Servier's Neuro-Oncology Leadership at ISPNO 2026

From June 28 to July 1, 2026, Servier Pharmaceuticals will showcase its latest research and advancements in neuro-oncology during the 22nd International Symposium on Pediatric Neuro-Oncology (ISPNO) in Sydney, Australia. This important platform will highlight Servier’s commitment to improving treatment options for pediatric low-grade glioma (pLGG), particularly with its recent addition of OJEMDA® (tovorafenib) to its growing glioma portfolio following the acquisition of Day One Biopharmaceuticals.

Significant Presentations and Findings

Servier’s participation features two key presentations that will share new and updated findings from the pivotal Phase 2 FIREFLY-1 study focusing on children suffering from BRAF-altered pLGG. These presentations aim to reinforce the safety and efficacy of OJEMDA, establishing it as a potential standard treatment for children facing relapsed or refractory cases of this type of cancer.

Elly Barry, MD, Chief Medical Officer of Day One Biopharmaceuticals and integral to Servier, expressed the company’s commitment to this cause: “Our upcoming presentations at ISPNO 2026 will help strengthen the robust body of evidence supporting OJEMDA, underlining our commitment to supporting children and their caregivers.”

Among the findings to be presented include updated three-year follow-up growth recovery data. Most notably, the analysis indicates that children with BRAF-altered pLGG who experienced a diminished growth rate during OJEMDA treatment showed a pattern of recovery after discontinuing the treatment—a promising indicator for future therapeutic approaches.

Additionally, a separate examination of the same three-year follow-up data will assess the influence of prior therapies on the effectiveness of OJEMDA in pLGG patients. Results show that patients who have not received prior MAPK inhibitors experienced increased clinical benefits, leading to further exploration of this drug's long-term efficacy across various treatment lines.

Caregiver Communication Insights

Servier will also unveil findings from a significant survey focusing on caregiver experiences when communicating with healthcare providers about pLGG diagnoses. Caregivers in the United States were surveyed to gather insights into communication methods used at diagnosis. Findings from this initiative aim to identify areas that demand improvement in caregiver-provider interactions, thereby enhancing trust and communication effectiveness.

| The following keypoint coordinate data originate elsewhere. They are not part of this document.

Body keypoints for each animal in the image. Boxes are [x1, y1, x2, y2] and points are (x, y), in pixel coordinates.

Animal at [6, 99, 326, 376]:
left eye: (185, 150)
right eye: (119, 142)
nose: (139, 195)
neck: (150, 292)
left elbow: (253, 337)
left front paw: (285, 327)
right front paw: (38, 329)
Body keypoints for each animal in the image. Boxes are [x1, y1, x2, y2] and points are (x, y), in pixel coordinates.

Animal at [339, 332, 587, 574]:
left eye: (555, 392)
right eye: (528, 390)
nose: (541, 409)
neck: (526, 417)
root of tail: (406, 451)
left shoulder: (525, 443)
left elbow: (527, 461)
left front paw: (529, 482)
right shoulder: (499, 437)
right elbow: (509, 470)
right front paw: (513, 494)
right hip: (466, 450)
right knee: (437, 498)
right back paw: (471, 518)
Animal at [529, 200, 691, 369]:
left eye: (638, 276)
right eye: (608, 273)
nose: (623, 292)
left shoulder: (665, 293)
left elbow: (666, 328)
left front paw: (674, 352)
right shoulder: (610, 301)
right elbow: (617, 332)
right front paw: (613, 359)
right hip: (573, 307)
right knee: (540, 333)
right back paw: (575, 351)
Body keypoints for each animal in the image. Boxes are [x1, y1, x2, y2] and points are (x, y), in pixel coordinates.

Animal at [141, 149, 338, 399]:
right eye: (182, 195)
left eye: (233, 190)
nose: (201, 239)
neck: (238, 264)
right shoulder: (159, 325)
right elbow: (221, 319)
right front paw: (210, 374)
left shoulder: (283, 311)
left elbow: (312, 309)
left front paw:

By pinpointing both the efficient and challenging facets of these interactions, the survey highlights critical opportunities for enhancing caregiver trust and confidence during the diagnosis and decision-making process.

OJEMDA: A Breakthrough Treatment

Tovorafenib (OJEMDA®) is classified as a Type II RAF kinase inhibitor that targets mutant BRAF V600, wild-type BRAF, and wild-type CRAF kinases. Specifically designed for treating pediatric patients aged six months and older with relapsed or refractory pLGG, OJEMDA has been approved for its usage based on its substantial response rate. Currently, it holds several critical designations, including Breakthrough Therapy and Rare Pediatric Disease designations from the FDA.

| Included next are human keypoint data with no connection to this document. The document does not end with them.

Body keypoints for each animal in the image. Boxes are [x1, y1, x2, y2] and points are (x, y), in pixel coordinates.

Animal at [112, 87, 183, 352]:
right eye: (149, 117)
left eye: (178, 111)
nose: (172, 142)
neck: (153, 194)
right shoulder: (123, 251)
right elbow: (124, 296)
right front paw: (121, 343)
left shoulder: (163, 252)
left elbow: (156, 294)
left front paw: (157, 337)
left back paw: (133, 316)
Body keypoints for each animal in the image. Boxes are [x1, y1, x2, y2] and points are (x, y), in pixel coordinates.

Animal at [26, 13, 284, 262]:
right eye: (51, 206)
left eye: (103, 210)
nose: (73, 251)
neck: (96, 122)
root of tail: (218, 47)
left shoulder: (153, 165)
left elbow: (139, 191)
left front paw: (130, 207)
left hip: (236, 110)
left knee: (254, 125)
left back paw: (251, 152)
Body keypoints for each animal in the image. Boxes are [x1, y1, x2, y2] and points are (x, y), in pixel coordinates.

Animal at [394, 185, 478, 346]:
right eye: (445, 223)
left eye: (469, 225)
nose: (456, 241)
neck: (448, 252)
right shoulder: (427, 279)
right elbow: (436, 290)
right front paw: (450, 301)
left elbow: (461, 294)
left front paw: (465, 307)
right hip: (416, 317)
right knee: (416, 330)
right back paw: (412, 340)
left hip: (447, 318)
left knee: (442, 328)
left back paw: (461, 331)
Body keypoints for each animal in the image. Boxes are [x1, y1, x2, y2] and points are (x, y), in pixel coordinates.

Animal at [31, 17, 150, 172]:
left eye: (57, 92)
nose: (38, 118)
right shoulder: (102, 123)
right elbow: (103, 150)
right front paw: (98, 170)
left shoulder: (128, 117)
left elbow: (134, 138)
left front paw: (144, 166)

Prior to OJEMDA’s introduction, regulatory approvals for treatments targeting BRAF-driven pLGG were nonexistent, highlighting the significance of this innovation in oncology. Pediatric low-grade gliomas, characterized by their chronic nature and potential for serious side effects, affect the vital development and quality of life of young patients. Comprehensive treatment avenues such as OJEMDA are crucial for improving therapeutic outcomes.

An Ongoing Commitment

As an independent pharmaceutical group with over 20,000 employees, Servier is deeply committed to therapeutic development in areas of high medical need such as oncology and neurology. Following its recent advancements in research for pediatric gliomas, Servier aims to provide more targeted therapies, identifying genetic mutations crucial in cancer management.

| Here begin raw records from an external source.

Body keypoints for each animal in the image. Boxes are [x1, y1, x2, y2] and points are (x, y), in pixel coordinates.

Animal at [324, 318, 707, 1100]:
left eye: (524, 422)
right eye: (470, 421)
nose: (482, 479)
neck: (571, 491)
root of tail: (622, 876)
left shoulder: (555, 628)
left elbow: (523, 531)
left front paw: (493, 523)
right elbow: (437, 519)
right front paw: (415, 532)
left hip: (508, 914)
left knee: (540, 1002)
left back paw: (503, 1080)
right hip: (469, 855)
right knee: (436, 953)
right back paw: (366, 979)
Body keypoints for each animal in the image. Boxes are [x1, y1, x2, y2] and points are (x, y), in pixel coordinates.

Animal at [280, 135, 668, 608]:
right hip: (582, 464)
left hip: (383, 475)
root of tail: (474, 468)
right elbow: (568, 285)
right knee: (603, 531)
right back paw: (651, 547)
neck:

With nearly 20% of its revenue invested in research and development, Servier continues to strengthen its role as a leading player in the global oncology landscape, striving to create innovative solutions specifically for patients battling rare cancers. This commitment is poised to pave the way for future advancements in treatment options for pediatric cancers, benefiting both patients and their families significantly.